When we started to develop Slang in early 2018, the focus was to test whether our stream-based paradigm is suitable for general programming. We took a completely new path and implemented a concept that has not been explored yet. By this time, we can say that the path we took looks very promising and allows for fast and flexible development in different scenarios.

System integration particularly benefits from high development speed, flexibility and ease of use. However, another important concern in this context is performance and scalability. To investigate where Slang stands in these matters, we benchmarked its stream processing capabilities.

Streaming benchmark

We used the Yahoo Streaming Benchmark to see how it compares to Apache Storm and Apache Spark. They are both stream processing engines being used in production environments and can serve as a reference for production readiness in terms of performance.

Simply speaking, the Streaming Benchmark uses a Kafka broker as a source for events and a Redis server as sink for aggregated data.

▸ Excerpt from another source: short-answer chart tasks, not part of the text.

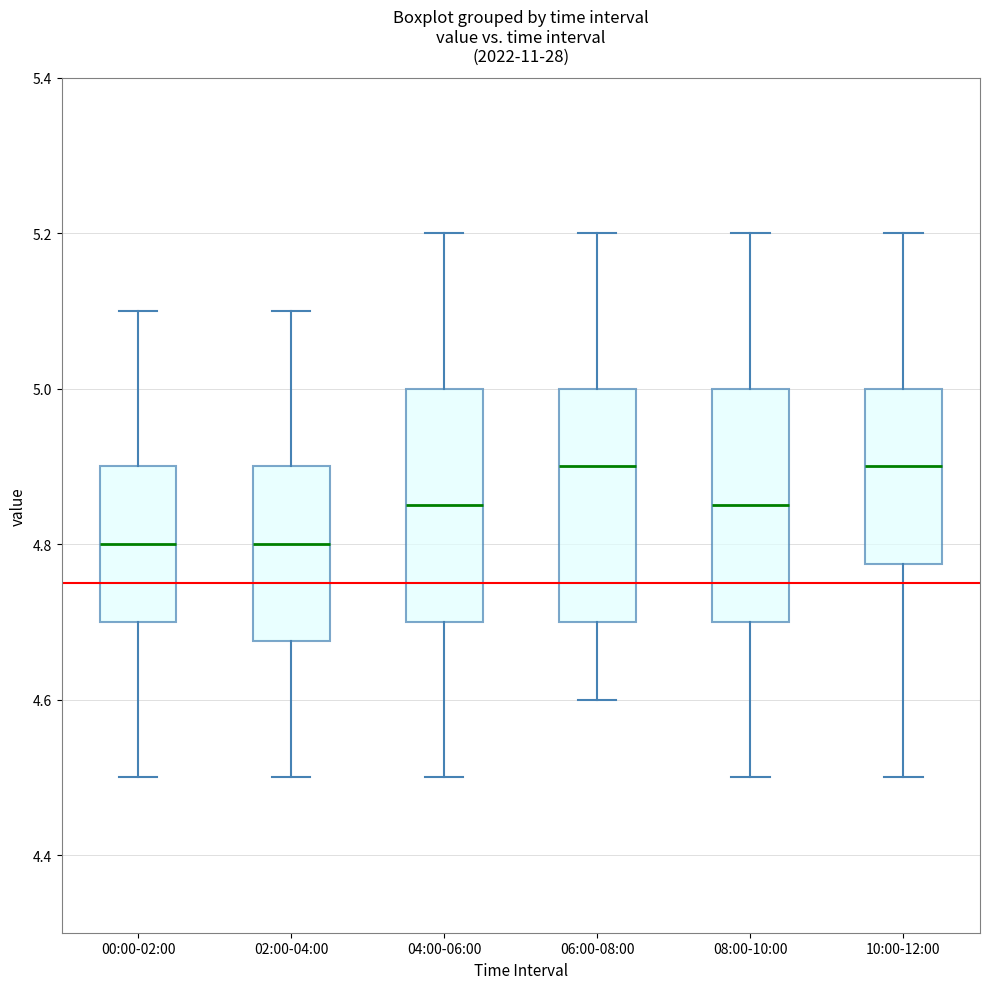

Reading left to right, transcribe this box plot: for each box, give where its median line is, the range the box spans, and where its two whiskers end, as read against the y-axis. The values are not printed on the chart, so give them approximately, as read against the axis.

00:00-02:00: median 4.80, box 4.70 to 4.90, whiskers 4.50 to 5.10
02:00-04:00: median 4.80, box 4.68 to 4.90, whiskers 4.50 to 5.10
04:00-06:00: median 4.86, box 4.70 to 5.00, whiskers 4.50 to 5.20
06:00-08:00: median 4.90, box 4.70 to 5.00, whiskers 4.60 to 5.20
08:00-10:00: median 4.86, box 4.70 to 5.00, whiskers 4.50 to 5.20
10:00-12:00: median 4.90, box 4.78 to 5.00, whiskers 4.50 to 5.20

It pushes ad events consisting of an ad ID, a timestamp and some other fields as JSON string. The data stream then has to undergo these steps:

The stream of JSON event objects must be deserialized
It must be filtered for events of type “view”
Then, the campaign to which the event belongs must be fetched from the Redis server

All events belonging to the same campaign and time window of 10 seconds are counted and written back to the Redis server. This is how the Slang implementation looks like:

Slang implementation of the stream processing logic

You can find the operators together with an adapted fork of the streaming benchmark in a separate GitHub repository.

Measurements

The streaming framework creates two files, updated.txt and seen.txt. The first contains the latency and the second contains the number of ads per campaign and time window. During the benchmarks we ran, about 240,000 events have been aggregated into 2,400 windows within 4 minutes (1,000 events per second) on a single node (16 GB / 6 CPUs droplet from DigitalOcean). We also have run tests with 5,000 events per second without detecting significant changes in latency.

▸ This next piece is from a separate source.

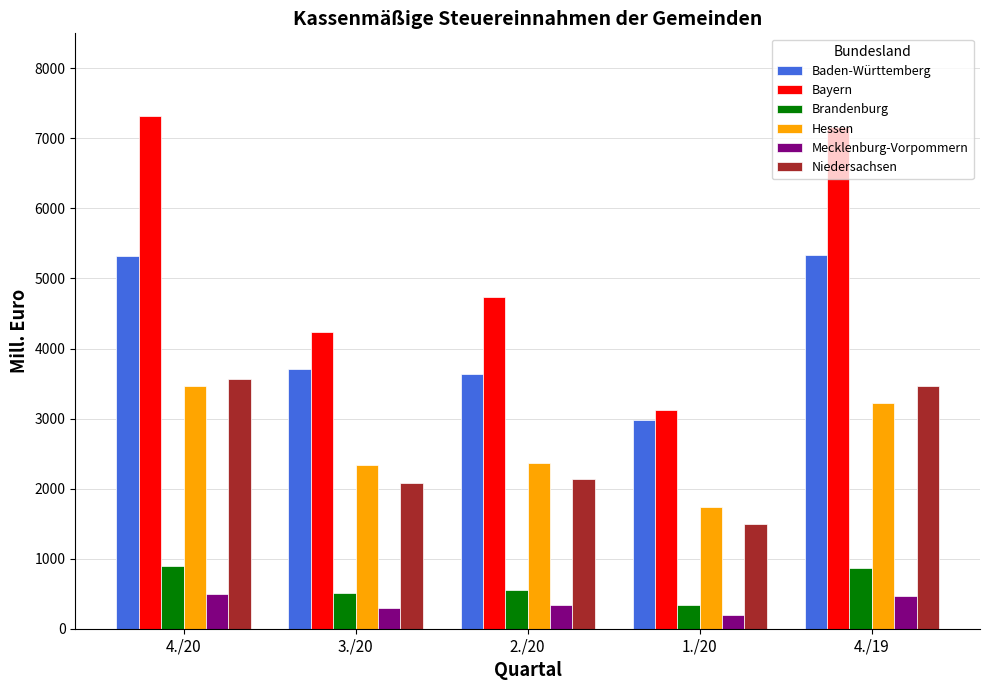

How many bars are there in each group?

6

To make sense of the values there we need some further calculations. I won't go into more detail here. If you are interested, feel free to check this GitHub issue. The general idea is illustrated in the figure below.

Results

The results are shown in the following diagram.

As you can see, Slang is slightly faster than Apache Storm but slower than Apache Spark. We have mainly focused on usability and ease of use with Slang. There is still much potential for optimization of course.

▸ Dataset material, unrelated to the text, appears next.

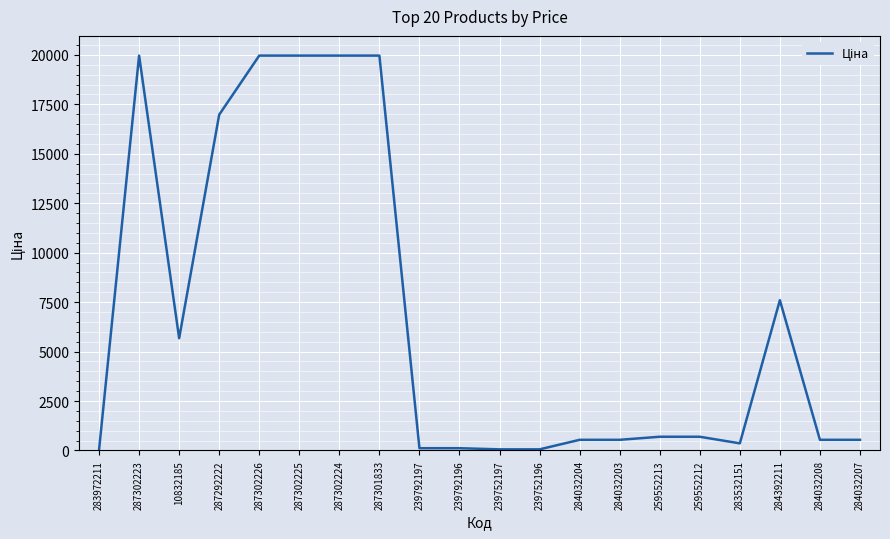

The value at 287302223 is 19964.2. True or false?

True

The standard deviation of the latency is comparably high due to the high amount of co-routines (go-routines) involved and the non-determinism in scheduling that comes therewith.

Still, we are quite happy and admittedly surprised that apparently Slang can already compete with stream processing systems being used in production environments. We cannot guarantee strict time constraints at this point, but if needed our Slang runner can be extended with such capabilities.